Dry mills in Ethiopia are usually owned by private exporters and cooperatives, but there are government-owned mills leased to exporters and cooperatives that do not possess their own dry mill. The dry mills are usually located on the outskirts of Addis Ababa and are legally required to operate on land large enough for trucks and containers to load, unload and easily move around. The warehouses that can accomodate dry mill operations must also encompass a big area. 

Dry mills are operated by a mix of permanent and temporary employees. The permanent employees include the dry milling operations manager, the inventory manager, loading and unloading coordinators, technical personnel, security personnel and janitors. The temporary employees are usually casual labourers who work only during the season. They unload parchment coming from regional ECX warehouses, they move bags from one area of the warehouse to the other, and they load processed coffee beans to containers. Temporary employees receive payment based on the amount of bags they load, unload or move. Our suppliers pay twice the amount of the usual rate. The temporary employees are usually a group of friends that live in the area around the dry mill and they are paid based on the number of bags they move as a group. The permanent employees live in different areas of Addis or even may be on the outskirts. Either way, most of our suppliers provide pick up and drop off for the permanent employees because public transportation rarely services these outlying areas of Addis Ababa.


Maintenance

Since coffee is a seasonal crop, dry mills do not operate throughout the year. Usually their final coffees, that late harvest naturals, will be milled by the end of August. Once the processing season is over, the dry mills conduct very thorough maintenance. “We can not risk things going sideways during the processing season,” explained one operations manager. These professionals are a crucial part of this value chain and the quality of the coffee often rests on their experience and knowledge. Regardless of how good the harvest was, how beautifully the washing stations processed the coffee, or how great the initial cups tasted, if parchment is not properly milled, there is no speciality coffee to export.

Why we need a team on the ground

Tropiq has been operating in Ethiopia for the past five years and dry milling is one of the main reasons why we have a team on the ground.

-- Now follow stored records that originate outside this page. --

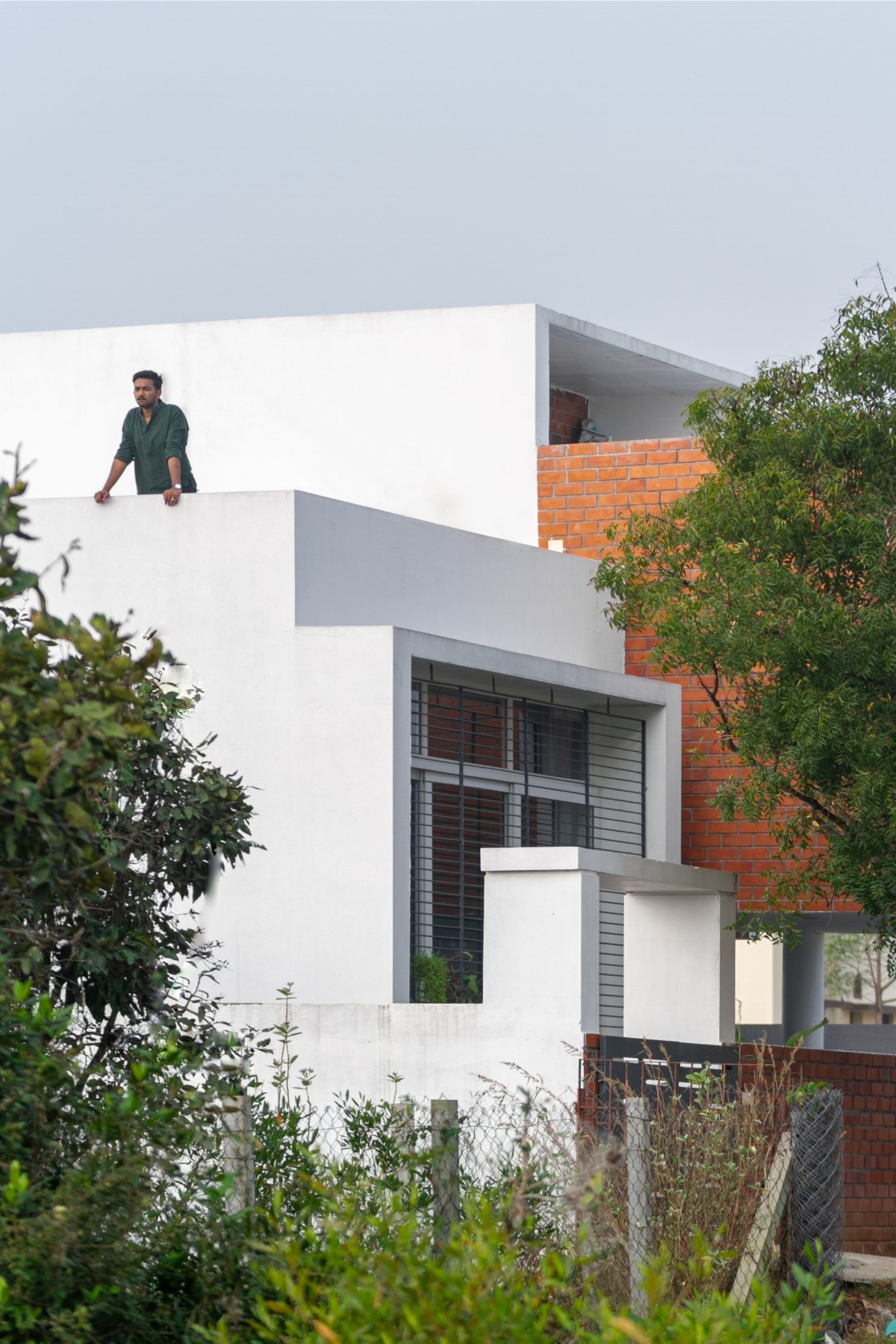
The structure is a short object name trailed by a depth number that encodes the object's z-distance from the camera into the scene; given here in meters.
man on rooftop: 28.30
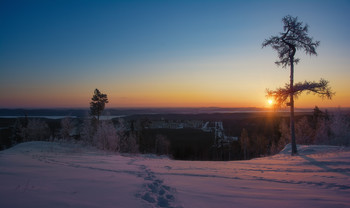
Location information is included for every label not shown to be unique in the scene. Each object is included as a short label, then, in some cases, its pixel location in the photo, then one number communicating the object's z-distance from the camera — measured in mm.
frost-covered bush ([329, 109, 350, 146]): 29016
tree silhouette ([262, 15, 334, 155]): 14102
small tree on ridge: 37525
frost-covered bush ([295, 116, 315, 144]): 31827
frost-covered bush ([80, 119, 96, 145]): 34188
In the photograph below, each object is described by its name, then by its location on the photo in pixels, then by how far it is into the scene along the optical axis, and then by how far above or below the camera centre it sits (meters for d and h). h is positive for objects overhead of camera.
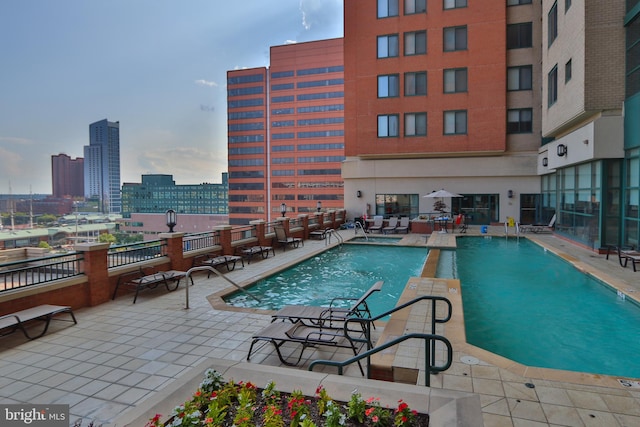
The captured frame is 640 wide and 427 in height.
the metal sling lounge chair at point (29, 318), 6.22 -1.89
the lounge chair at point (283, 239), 16.56 -1.50
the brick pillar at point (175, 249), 10.74 -1.24
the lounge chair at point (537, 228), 20.84 -1.34
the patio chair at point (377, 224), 22.77 -1.23
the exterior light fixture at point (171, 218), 10.88 -0.36
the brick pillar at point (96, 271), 8.31 -1.45
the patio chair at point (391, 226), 22.29 -1.35
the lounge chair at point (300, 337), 5.36 -1.95
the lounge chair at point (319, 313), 6.08 -1.81
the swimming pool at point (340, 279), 9.41 -2.28
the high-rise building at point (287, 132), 104.81 +21.40
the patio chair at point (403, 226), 22.47 -1.32
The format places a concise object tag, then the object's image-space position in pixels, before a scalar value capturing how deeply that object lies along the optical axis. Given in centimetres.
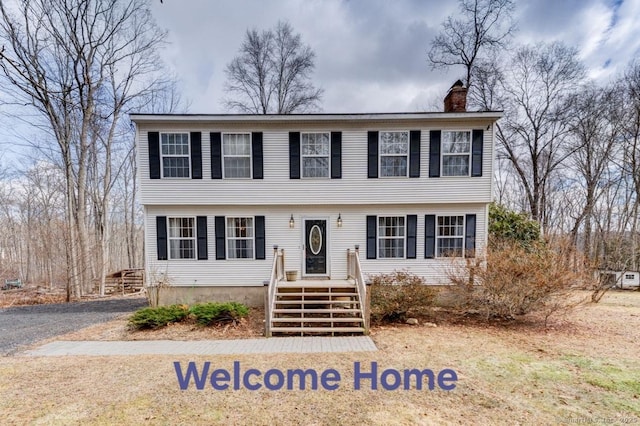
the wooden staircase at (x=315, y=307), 668
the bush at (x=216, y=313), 718
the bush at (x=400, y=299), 739
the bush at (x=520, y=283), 684
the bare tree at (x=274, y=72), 1961
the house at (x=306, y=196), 891
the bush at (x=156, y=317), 705
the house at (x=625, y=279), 1342
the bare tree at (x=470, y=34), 1568
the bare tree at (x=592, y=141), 1620
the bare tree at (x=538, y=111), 1677
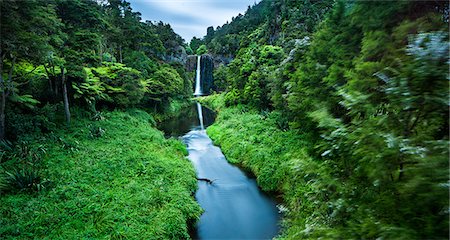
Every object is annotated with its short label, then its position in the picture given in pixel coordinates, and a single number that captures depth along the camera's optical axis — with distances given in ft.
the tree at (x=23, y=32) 28.37
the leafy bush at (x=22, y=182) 27.20
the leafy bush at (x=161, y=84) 90.09
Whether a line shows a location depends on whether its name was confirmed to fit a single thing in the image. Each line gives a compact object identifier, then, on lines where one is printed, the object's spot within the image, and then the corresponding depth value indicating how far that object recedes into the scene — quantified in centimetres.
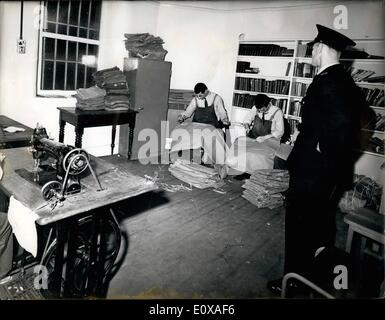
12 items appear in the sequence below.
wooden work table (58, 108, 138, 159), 457
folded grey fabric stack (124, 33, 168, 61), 547
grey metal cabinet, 542
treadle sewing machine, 183
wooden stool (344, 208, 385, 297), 226
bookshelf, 473
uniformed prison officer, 219
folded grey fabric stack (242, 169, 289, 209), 412
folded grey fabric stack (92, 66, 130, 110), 512
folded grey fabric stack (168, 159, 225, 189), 461
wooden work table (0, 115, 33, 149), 306
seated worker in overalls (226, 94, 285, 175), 477
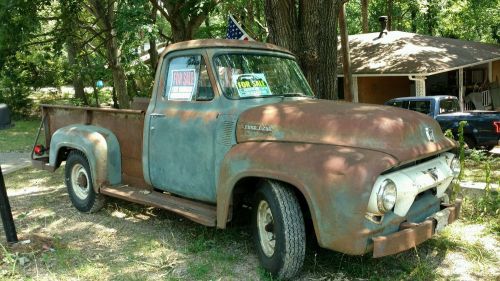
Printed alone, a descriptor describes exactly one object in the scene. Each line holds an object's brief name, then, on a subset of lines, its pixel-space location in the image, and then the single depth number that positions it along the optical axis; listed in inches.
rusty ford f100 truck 146.3
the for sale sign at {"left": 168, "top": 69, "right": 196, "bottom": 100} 204.8
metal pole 196.1
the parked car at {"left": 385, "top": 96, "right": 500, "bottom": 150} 439.5
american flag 390.1
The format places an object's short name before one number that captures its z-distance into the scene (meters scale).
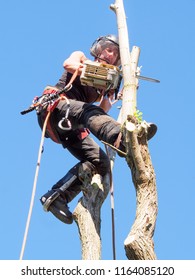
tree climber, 12.89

There are so many ways things can go wrong at dry mills. Pre-shipment samples might not be consistent with type samples when cupped, processed coffee beans might not end up being the right size, shape, color, weight. In addition to that, loading is an even bigger process that needs sharp attention. Containers might not be of standard, stuffing of containers might not be done well enough to protect the coffee from damage en route, bags might be mixed and end up in other containers. Usually, there is a government appointed inspector, but they can be more a hurdle than a help. Sisay, Tropiq’s lab assistant, is always wary of corruption. “I am quite disliked by loading workers,” she said, because she displays zero flexibility when making sure containers are up to the right standard and stuffing is done properly. 

Sisay’s stubborn behaviour on quality control has been noticed by staff at various dry mills. “You should take it easy a little bit,” one driver said to her, suggesting her extreme stance is taking things too far. Sisay’s response was "this work is serious, and customer satisfaction is everything”.